● Action item
Would you please reproduce all the entries exactly, leaving the pictures out?

BEGIN Data for analysis

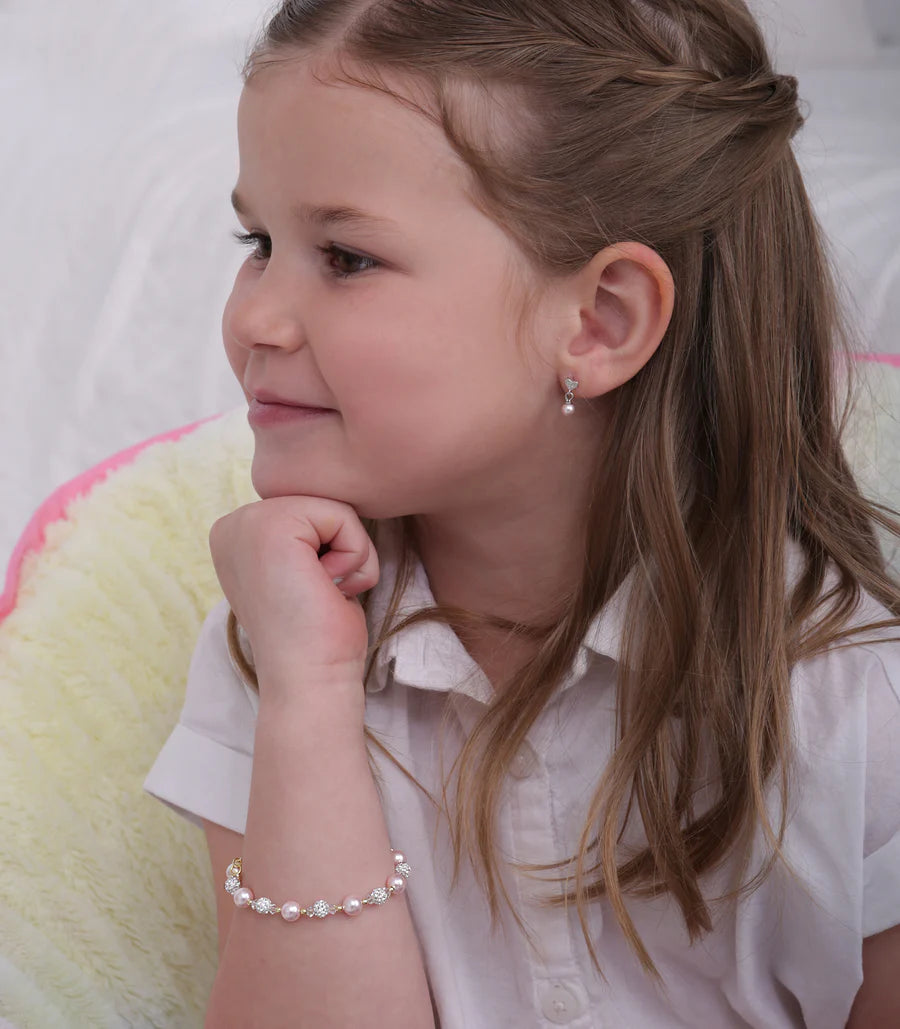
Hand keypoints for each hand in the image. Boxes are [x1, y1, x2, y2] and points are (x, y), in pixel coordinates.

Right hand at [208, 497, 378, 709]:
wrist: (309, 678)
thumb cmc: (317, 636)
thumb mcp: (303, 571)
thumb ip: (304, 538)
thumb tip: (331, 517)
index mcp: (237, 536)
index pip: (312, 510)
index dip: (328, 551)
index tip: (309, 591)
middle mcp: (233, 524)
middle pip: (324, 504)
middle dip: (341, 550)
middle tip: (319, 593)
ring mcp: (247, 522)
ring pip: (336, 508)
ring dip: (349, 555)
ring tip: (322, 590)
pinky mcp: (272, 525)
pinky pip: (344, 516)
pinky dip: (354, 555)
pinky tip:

END Data for analysis

● Task output
Hand keypoints for each hand in the image. Boxes are [x1, y1, x2, y2] and points are (x, y), in pixel coordinates.

Right hand at [208, 497, 378, 709]:
wrist: (309, 678)
thumb cmc: (317, 636)
thumb mcp: (303, 571)
thumb ip: (304, 538)
thumb tip: (331, 517)
index mcp: (237, 536)
index pip: (312, 510)
index dip: (328, 551)
index tip: (309, 591)
middle mcp: (233, 524)
middle pip: (324, 504)
middle dip: (341, 550)
middle tip: (319, 593)
ring mcp: (247, 522)
ring pip: (336, 508)
ring dip: (349, 555)
ring tip: (322, 590)
pinky mcp: (272, 525)
pinky pip: (344, 516)
pinky dip: (354, 555)
pinky tip:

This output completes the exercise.